Ce lointain souvenir sur la sincérité et le duplicité en politique m’inspire quelques réflexions sur le mensonge en général.

Pourquoi rejeter le mensonge si effectivement « il paye », il rapporte, il est efficace, il est pragmatique, il accélère et fait avancer les choses, il évite des « histoires », des tensions, des conflits ? À voir, faudrait voir…

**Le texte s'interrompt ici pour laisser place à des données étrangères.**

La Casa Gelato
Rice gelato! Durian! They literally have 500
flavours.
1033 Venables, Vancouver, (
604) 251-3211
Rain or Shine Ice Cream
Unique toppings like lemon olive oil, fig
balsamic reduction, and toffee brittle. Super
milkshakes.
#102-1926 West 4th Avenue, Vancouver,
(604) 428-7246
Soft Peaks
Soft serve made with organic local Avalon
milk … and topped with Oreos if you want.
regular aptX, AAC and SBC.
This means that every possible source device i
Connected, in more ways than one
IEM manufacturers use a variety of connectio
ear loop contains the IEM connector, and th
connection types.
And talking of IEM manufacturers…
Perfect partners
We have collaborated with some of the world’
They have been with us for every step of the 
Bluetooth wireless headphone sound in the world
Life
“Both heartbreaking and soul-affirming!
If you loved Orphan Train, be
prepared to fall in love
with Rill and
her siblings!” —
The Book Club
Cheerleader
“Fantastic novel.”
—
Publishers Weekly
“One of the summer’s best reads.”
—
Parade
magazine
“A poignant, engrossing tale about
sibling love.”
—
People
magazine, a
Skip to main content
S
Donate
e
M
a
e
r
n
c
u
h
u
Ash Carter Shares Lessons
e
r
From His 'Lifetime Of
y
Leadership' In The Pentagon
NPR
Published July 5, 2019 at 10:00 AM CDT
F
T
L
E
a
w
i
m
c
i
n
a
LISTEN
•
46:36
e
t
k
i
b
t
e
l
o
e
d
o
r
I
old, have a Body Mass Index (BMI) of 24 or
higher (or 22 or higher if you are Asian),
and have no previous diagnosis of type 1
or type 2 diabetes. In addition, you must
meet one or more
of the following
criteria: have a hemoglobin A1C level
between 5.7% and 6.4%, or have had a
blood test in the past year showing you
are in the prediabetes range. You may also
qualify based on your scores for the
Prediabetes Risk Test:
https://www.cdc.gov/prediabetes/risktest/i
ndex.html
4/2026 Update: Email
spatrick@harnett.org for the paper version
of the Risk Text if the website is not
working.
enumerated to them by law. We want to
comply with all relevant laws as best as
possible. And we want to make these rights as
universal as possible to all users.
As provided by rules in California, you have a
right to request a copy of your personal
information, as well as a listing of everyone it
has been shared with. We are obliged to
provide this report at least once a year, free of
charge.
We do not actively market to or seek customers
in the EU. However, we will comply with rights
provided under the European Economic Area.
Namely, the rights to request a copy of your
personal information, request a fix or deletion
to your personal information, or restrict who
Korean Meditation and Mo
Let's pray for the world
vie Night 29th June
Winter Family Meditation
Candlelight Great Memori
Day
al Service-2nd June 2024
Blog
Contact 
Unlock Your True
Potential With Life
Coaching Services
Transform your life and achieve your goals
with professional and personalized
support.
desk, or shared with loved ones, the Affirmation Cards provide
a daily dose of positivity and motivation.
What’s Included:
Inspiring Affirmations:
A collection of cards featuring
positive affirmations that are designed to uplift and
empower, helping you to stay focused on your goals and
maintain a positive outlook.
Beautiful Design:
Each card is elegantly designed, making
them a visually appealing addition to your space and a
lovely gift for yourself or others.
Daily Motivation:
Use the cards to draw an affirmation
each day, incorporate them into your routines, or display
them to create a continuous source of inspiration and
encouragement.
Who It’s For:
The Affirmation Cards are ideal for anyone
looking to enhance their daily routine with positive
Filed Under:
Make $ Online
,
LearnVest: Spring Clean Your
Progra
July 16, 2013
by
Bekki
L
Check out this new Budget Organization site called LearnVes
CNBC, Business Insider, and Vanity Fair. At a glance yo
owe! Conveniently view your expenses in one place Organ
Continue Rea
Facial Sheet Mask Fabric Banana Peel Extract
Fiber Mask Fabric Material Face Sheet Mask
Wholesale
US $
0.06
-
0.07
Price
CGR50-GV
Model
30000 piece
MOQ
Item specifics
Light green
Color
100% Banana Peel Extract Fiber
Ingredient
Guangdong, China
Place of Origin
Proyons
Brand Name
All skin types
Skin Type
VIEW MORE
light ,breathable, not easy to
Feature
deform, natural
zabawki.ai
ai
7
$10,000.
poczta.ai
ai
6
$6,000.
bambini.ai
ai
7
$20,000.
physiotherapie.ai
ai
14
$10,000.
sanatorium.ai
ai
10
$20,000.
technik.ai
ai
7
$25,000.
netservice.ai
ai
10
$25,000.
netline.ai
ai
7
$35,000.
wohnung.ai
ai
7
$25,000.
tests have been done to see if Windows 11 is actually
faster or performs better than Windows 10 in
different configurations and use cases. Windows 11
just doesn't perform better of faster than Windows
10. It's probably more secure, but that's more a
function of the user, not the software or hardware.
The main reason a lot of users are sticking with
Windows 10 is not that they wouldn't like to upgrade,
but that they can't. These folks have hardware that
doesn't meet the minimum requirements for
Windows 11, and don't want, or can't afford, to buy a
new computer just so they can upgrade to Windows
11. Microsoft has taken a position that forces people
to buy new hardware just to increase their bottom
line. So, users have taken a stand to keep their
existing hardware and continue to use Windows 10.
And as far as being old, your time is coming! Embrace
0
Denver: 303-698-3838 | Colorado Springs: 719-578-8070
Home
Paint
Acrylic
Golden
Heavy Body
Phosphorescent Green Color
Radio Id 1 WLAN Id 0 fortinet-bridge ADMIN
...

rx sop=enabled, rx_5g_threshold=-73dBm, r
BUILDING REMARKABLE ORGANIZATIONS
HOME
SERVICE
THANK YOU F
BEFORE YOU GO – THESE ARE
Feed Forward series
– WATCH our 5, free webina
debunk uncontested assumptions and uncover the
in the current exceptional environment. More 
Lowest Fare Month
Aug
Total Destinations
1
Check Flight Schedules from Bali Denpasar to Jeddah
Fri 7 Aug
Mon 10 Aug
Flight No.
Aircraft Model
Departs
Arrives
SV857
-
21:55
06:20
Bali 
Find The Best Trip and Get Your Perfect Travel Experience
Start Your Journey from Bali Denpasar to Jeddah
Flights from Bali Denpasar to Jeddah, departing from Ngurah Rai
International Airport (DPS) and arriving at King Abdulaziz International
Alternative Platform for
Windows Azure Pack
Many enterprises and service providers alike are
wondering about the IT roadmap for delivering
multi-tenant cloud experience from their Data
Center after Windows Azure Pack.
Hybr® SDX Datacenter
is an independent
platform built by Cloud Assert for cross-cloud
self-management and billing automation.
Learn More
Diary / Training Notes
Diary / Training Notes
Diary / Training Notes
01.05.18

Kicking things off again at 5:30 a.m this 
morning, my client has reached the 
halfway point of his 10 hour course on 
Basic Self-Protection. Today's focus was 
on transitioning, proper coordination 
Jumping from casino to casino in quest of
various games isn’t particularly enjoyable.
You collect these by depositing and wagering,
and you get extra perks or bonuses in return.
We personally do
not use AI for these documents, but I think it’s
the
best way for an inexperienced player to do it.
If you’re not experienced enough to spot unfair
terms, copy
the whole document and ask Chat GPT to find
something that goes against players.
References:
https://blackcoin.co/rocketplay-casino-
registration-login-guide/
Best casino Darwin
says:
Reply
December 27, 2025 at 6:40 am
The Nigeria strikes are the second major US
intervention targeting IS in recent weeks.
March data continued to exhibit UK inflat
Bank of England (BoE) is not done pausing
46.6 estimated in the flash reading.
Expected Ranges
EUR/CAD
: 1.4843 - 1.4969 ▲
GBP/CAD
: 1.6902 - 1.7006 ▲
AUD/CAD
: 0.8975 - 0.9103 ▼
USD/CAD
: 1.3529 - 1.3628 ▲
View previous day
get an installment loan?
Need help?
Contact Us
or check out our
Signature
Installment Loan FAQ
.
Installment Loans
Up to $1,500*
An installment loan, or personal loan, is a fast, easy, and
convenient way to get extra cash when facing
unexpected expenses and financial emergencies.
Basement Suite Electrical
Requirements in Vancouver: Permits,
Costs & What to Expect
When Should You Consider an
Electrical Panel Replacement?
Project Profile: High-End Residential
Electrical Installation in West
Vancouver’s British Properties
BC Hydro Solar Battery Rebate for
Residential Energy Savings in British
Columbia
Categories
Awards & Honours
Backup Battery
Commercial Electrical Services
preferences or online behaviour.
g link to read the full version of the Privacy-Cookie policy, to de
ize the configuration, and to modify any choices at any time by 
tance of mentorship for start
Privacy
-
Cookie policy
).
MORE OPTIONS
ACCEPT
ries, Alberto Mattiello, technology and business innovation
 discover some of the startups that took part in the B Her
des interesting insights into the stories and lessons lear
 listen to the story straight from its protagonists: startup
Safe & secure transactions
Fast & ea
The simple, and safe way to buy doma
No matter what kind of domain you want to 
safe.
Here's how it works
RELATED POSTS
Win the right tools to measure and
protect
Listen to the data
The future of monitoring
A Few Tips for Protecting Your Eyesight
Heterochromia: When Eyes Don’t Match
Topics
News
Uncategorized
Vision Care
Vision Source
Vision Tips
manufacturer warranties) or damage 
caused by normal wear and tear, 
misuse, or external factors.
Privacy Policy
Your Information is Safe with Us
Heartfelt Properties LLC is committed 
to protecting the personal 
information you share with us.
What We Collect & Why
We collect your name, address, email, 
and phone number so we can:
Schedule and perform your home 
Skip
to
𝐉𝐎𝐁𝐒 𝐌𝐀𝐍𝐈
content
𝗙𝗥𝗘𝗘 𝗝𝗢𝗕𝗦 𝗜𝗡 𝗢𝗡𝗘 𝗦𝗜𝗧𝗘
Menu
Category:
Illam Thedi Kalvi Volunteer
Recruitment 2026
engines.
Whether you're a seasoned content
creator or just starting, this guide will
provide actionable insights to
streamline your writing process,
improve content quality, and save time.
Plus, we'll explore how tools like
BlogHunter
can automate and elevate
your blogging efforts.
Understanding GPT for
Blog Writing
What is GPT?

Mais d’un point de vue esthétique c’est tout vu, sans contestation possible, le mensonge et l’insincérité c’est moche, pourri, daube, bidon, ringard.
Moche comme des fleurs artificielles, moche comme le skaï, moche comme du bois compressé, moche comme du faux mimosa, moche comme des copies plastifiées de tableaux de supermarché, moche comme une reprise de Ma Bohème par Kendji, moche comme les professions de foi de Régnier et du clan Bétoé, moche comme des mètres linéaires de faux livres sur une fausse cheminée, moche comme une moumoute bleu-noir ou une teinture marron-rouge sur un crâne de vieux beau, moche comme des muscles protéinés, moche comme des tétés en silicone, moche comme la simulation du plaisir, moche comme un faux cul, moche comme un faux-cul bavant la canne sur Internet.

Et vivre là-dedans tout le temps c’est aussi moche que de vivre jour et nuit au milieu d’un magasin pas-cher de camelote chinoise puant le plastique et le chimique, et c’est devenir soi-même quelque chose comme un vieux beau maquillé ou une vieille belle liftée…

Le mensonge c’est la vie falsifiée, c’est la vie empaillée, c’est la vie tuée. Le mensonge c’est déjà la mort, la mort avant l’heure de la mort. Les menteurs sont des morts vivants.